**ИСХОДНЫЕ ДАННЫЕ**
((

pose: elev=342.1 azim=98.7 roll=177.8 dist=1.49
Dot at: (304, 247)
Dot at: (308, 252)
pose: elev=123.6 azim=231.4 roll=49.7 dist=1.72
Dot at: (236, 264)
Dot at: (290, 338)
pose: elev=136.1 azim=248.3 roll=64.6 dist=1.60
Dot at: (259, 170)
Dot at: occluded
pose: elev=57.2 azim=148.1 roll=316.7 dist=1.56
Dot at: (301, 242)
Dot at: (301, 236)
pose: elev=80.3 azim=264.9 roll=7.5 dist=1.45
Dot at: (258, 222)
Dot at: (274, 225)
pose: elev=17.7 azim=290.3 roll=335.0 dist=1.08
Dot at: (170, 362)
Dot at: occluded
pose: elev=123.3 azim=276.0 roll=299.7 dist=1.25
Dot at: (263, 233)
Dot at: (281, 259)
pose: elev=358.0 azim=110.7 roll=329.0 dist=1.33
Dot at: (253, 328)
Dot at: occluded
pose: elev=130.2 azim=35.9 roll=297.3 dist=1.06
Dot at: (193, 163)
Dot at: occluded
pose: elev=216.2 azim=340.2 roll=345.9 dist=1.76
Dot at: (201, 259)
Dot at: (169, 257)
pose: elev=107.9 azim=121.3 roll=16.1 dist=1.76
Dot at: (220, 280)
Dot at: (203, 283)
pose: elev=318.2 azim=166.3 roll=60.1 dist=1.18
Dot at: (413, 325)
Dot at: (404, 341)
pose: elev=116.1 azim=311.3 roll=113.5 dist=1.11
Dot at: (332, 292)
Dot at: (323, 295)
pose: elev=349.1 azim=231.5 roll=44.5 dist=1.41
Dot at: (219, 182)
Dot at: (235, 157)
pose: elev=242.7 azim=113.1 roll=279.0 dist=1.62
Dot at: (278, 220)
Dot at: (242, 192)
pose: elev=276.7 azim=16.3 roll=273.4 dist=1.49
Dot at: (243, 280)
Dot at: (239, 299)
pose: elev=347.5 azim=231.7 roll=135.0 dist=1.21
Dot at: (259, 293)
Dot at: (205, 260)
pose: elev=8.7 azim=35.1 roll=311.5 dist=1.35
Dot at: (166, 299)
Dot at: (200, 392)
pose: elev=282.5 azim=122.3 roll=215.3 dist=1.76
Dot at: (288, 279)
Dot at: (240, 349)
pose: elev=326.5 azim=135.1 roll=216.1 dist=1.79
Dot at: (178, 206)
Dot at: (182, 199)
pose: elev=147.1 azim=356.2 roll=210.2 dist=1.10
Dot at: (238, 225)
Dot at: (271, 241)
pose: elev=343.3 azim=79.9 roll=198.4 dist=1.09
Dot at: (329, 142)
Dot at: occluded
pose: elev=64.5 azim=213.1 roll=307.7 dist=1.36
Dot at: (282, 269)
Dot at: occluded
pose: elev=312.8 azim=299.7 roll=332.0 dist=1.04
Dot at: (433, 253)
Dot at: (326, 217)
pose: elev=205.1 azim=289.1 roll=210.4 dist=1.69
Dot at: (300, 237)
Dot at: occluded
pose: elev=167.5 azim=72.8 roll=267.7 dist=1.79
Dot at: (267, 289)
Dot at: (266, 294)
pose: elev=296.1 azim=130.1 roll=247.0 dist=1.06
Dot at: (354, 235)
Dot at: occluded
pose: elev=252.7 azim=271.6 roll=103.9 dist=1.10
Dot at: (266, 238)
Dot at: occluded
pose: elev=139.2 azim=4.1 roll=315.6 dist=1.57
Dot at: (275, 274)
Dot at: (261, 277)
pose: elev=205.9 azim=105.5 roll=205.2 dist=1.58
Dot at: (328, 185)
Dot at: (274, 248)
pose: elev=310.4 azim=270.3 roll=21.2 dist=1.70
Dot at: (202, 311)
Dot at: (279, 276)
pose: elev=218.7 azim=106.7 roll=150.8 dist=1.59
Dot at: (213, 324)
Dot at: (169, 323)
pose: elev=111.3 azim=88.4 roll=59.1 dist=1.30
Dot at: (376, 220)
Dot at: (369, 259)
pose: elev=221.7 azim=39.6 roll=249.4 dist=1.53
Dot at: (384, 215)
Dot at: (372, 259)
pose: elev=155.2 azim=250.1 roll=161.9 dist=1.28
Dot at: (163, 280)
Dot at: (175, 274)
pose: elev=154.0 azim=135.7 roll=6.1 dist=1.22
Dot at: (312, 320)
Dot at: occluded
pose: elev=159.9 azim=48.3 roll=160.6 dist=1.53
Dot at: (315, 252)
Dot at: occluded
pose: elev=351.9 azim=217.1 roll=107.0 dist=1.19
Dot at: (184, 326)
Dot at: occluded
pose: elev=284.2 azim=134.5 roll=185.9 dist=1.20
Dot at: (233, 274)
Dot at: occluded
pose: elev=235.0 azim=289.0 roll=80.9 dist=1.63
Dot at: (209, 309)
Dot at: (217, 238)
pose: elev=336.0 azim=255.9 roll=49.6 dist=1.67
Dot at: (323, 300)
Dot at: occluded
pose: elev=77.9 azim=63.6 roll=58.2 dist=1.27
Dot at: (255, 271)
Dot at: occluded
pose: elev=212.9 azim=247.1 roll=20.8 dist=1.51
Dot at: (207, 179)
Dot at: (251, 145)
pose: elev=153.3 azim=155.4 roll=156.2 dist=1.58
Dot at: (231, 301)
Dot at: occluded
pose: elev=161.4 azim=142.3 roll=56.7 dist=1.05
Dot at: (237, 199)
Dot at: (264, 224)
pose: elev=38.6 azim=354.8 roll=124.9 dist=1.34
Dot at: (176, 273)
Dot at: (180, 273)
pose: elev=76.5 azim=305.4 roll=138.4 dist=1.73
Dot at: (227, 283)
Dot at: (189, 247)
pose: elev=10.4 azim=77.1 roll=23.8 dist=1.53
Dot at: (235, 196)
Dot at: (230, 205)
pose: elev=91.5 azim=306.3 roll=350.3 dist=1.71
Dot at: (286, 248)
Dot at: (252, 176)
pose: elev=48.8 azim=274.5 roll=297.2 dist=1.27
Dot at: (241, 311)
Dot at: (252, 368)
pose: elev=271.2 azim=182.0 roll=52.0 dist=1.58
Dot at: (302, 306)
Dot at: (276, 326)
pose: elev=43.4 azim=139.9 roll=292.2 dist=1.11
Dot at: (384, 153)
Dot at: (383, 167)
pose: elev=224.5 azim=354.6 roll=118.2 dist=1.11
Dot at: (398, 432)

))

**ЦЕЛЬ УПРАЖНЕНИЯ**
Перепишите все записи выше слово в слово, не меняя ни одного символа.

**РЕЗУЛЬТАТ УПРАЖНЕНИЯ**
pose: elev=342.1 azim=98.7 roll=177.8 dist=1.49
Dot at: (304, 247)
Dot at: (308, 252)
pose: elev=123.6 azim=231.4 roll=49.7 dist=1.72
Dot at: (236, 264)
Dot at: (290, 338)
pose: elev=136.1 azim=248.3 roll=64.6 dist=1.60
Dot at: (259, 170)
Dot at: occluded
pose: elev=57.2 azim=148.1 roll=316.7 dist=1.56
Dot at: (301, 242)
Dot at: (301, 236)
pose: elev=80.3 azim=264.9 roll=7.5 dist=1.45
Dot at: (258, 222)
Dot at: (274, 225)
pose: elev=17.7 azim=290.3 roll=335.0 dist=1.08
Dot at: (170, 362)
Dot at: occluded
pose: elev=123.3 azim=276.0 roll=299.7 dist=1.25
Dot at: (263, 233)
Dot at: (281, 259)
pose: elev=358.0 azim=110.7 roll=329.0 dist=1.33
Dot at: (253, 328)
Dot at: occluded
pose: elev=130.2 azim=35.9 roll=297.3 dist=1.06
Dot at: (193, 163)
Dot at: occluded
pose: elev=216.2 azim=340.2 roll=345.9 dist=1.76
Dot at: (201, 259)
Dot at: (169, 257)
pose: elev=107.9 azim=121.3 roll=16.1 dist=1.76
Dot at: (220, 280)
Dot at: (203, 283)
pose: elev=318.2 azim=166.3 roll=60.1 dist=1.18
Dot at: (413, 325)
Dot at: (404, 341)
pose: elev=116.1 azim=311.3 roll=113.5 dist=1.11
Dot at: (332, 292)
Dot at: (323, 295)
pose: elev=349.1 azim=231.5 roll=44.5 dist=1.41
Dot at: (219, 182)
Dot at: (235, 157)
pose: elev=242.7 azim=113.1 roll=279.0 dist=1.62
Dot at: (278, 220)
Dot at: (242, 192)
pose: elev=276.7 azim=16.3 roll=273.4 dist=1.49
Dot at: (243, 280)
Dot at: (239, 299)
pose: elev=347.5 azim=231.7 roll=135.0 dist=1.21
Dot at: (259, 293)
Dot at: (205, 260)
pose: elev=8.7 azim=35.1 roll=311.5 dist=1.35
Dot at: (166, 299)
Dot at: (200, 392)
pose: elev=282.5 azim=122.3 roll=215.3 dist=1.76
Dot at: (288, 279)
Dot at: (240, 349)
pose: elev=326.5 azim=135.1 roll=216.1 dist=1.79
Dot at: (178, 206)
Dot at: (182, 199)
pose: elev=147.1 azim=356.2 roll=210.2 dist=1.10
Dot at: (238, 225)
Dot at: (271, 241)
pose: elev=343.3 azim=79.9 roll=198.4 dist=1.09
Dot at: (329, 142)
Dot at: occluded
pose: elev=64.5 azim=213.1 roll=307.7 dist=1.36
Dot at: (282, 269)
Dot at: occluded
pose: elev=312.8 azim=299.7 roll=332.0 dist=1.04
Dot at: (433, 253)
Dot at: (326, 217)
pose: elev=205.1 azim=289.1 roll=210.4 dist=1.69
Dot at: (300, 237)
Dot at: occluded
pose: elev=167.5 azim=72.8 roll=267.7 dist=1.79
Dot at: (267, 289)
Dot at: (266, 294)
pose: elev=296.1 azim=130.1 roll=247.0 dist=1.06
Dot at: (354, 235)
Dot at: occluded
pose: elev=252.7 azim=271.6 roll=103.9 dist=1.10
Dot at: (266, 238)
Dot at: occluded
pose: elev=139.2 azim=4.1 roll=315.6 dist=1.57
Dot at: (275, 274)
Dot at: (261, 277)
pose: elev=205.9 azim=105.5 roll=205.2 dist=1.58
Dot at: (328, 185)
Dot at: (274, 248)
pose: elev=310.4 azim=270.3 roll=21.2 dist=1.70
Dot at: (202, 311)
Dot at: (279, 276)
pose: elev=218.7 azim=106.7 roll=150.8 dist=1.59
Dot at: (213, 324)
Dot at: (169, 323)
pose: elev=111.3 azim=88.4 roll=59.1 dist=1.30
Dot at: (376, 220)
Dot at: (369, 259)
pose: elev=221.7 azim=39.6 roll=249.4 dist=1.53
Dot at: (384, 215)
Dot at: (372, 259)
pose: elev=155.2 azim=250.1 roll=161.9 dist=1.28
Dot at: (163, 280)
Dot at: (175, 274)
pose: elev=154.0 azim=135.7 roll=6.1 dist=1.22
Dot at: (312, 320)
Dot at: occluded
pose: elev=159.9 azim=48.3 roll=160.6 dist=1.53
Dot at: (315, 252)
Dot at: occluded
pose: elev=351.9 azim=217.1 roll=107.0 dist=1.19
Dot at: (184, 326)
Dot at: occluded
pose: elev=284.2 azim=134.5 roll=185.9 dist=1.20
Dot at: (233, 274)
Dot at: occluded
pose: elev=235.0 azim=289.0 roll=80.9 dist=1.63
Dot at: (209, 309)
Dot at: (217, 238)
pose: elev=336.0 azim=255.9 roll=49.6 dist=1.67
Dot at: (323, 300)
Dot at: occluded
pose: elev=77.9 azim=63.6 roll=58.2 dist=1.27
Dot at: (255, 271)
Dot at: occluded
pose: elev=212.9 azim=247.1 roll=20.8 dist=1.51
Dot at: (207, 179)
Dot at: (251, 145)
pose: elev=153.3 azim=155.4 roll=156.2 dist=1.58
Dot at: (231, 301)
Dot at: occluded
pose: elev=161.4 azim=142.3 roll=56.7 dist=1.05
Dot at: (237, 199)
Dot at: (264, 224)
pose: elev=38.6 azim=354.8 roll=124.9 dist=1.34
Dot at: (176, 273)
Dot at: (180, 273)
pose: elev=76.5 azim=305.4 roll=138.4 dist=1.73
Dot at: (227, 283)
Dot at: (189, 247)
pose: elev=10.4 azim=77.1 roll=23.8 dist=1.53
Dot at: (235, 196)
Dot at: (230, 205)
pose: elev=91.5 azim=306.3 roll=350.3 dist=1.71
Dot at: (286, 248)
Dot at: (252, 176)
pose: elev=48.8 azim=274.5 roll=297.2 dist=1.27
Dot at: (241, 311)
Dot at: (252, 368)
pose: elev=271.2 azim=182.0 roll=52.0 dist=1.58
Dot at: (302, 306)
Dot at: (276, 326)
pose: elev=43.4 azim=139.9 roll=292.2 dist=1.11
Dot at: (384, 153)
Dot at: (383, 167)
pose: elev=224.5 azim=354.6 roll=118.2 dist=1.11
Dot at: (398, 432)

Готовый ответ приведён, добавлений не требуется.